_Source text:_
—————
Has anyone seen similar issues? If so, what changes might I make in my software to prevent it from happening?

Offending Code

The following is the code that runs on our file IO threads. Note that due to restrictions of the platform the rest of our app is built on, we are limited to passing a single argument to this function, which is why we must unpack it at the top of the function. Also note that we are most concerned with the pwritev() line.

void IoThreadFunction(IoThreadArgument *argument)
{
    /////////////// Unpack the argument ///////////////
    rte_ring* io_job_buffer = argument->io_job_buffer;
    rte_ring* job_pool = argument->job_pool;
    bool* stop_signal = argument->stop_signal;
    int fd = argument->fd;
    std::shared_ptr<bool> initialized = argument->initialized;
    ///////////////////////////////////////////////////
int status;
Job* job;

spdlog::trace(&quot;io thread servicing fd {0} started on lcore {1}.&quot;, fd, rte_lcore_id());

*initialized = true;

while(!*stop_signal || rte_ring_count(io_job_buffer))
{
    /////   This part of the code receives data from
    /////   other parts of the app. And creates an IOVEC
    /////   array that will be used for vectorized
    /////   file IO. It is not suspected to be the
    /////   root of the problem.
—————
_Available data:_
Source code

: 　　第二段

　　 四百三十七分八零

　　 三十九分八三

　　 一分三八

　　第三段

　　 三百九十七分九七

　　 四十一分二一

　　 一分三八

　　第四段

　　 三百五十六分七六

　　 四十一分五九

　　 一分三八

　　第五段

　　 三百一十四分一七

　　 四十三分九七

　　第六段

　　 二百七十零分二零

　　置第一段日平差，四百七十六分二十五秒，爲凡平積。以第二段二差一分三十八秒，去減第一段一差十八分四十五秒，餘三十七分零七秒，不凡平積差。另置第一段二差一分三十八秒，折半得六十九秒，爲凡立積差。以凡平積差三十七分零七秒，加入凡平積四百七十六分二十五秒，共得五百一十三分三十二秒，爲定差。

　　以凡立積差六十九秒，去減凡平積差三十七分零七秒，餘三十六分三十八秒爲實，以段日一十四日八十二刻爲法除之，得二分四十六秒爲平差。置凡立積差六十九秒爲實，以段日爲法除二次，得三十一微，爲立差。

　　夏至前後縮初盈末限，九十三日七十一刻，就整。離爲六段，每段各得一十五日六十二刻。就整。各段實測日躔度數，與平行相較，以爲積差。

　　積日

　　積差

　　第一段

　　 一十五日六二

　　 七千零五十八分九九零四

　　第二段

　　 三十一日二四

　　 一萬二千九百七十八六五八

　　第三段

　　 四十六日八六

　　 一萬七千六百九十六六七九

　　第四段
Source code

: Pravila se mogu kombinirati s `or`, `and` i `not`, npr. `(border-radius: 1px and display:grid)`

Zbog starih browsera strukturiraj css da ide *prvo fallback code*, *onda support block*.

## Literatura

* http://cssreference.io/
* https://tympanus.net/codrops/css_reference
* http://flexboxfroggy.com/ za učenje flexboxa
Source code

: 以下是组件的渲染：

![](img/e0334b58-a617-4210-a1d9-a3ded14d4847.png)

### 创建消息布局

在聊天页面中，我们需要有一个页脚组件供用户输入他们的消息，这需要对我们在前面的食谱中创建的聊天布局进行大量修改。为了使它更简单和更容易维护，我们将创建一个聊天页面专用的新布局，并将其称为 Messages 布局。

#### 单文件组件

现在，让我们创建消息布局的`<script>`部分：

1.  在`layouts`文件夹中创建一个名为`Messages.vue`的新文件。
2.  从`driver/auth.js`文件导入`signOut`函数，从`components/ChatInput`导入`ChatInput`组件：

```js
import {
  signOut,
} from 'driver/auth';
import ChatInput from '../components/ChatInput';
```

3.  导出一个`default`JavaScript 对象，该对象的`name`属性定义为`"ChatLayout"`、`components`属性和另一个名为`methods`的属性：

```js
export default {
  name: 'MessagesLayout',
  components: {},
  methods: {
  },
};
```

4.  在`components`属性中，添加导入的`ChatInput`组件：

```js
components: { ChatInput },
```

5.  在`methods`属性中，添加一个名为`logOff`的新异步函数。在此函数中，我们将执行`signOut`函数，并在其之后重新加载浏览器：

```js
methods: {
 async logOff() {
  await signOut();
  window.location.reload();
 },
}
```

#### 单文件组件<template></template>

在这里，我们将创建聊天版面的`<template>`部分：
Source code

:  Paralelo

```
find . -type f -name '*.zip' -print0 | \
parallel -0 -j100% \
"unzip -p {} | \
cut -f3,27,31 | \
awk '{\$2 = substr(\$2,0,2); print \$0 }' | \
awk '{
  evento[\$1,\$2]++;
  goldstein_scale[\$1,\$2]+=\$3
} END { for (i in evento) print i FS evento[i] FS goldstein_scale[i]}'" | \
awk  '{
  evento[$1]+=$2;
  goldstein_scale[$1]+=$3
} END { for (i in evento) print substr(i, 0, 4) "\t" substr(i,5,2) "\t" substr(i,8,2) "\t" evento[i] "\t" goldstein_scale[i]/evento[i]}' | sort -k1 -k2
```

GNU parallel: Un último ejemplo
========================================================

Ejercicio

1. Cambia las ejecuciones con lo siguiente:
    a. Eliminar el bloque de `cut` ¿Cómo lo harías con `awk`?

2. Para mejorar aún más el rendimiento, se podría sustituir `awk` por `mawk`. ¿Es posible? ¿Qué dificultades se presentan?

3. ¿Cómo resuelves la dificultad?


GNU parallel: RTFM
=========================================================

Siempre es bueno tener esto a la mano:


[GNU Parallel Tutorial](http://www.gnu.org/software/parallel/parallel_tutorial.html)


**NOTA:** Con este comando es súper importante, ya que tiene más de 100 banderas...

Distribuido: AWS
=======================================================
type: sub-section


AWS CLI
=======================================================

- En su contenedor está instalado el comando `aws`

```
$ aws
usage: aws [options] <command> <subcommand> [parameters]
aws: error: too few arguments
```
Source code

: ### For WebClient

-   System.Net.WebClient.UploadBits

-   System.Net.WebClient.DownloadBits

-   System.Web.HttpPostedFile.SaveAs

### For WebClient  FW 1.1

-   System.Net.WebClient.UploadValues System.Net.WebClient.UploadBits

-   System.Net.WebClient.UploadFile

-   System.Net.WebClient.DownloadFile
—————
_Work to complete:_ Update the stretch of the file IO post from "Offending Code" through "void IoThreadFunction(IoThreadArgument *argument)" by replacing "platform" with "framework".

_Answer:_
Offending Code

The following is the code that runs on our file IO threads. Note that due to restrictions of the framework the rest of our app is built on, we are limited to passing a single argument to this function, which is why we must unpack it at the top of the function. Also note that we are most concerned with the pwritev() line.

void IoThreadFunction(IoThreadArgument *argument)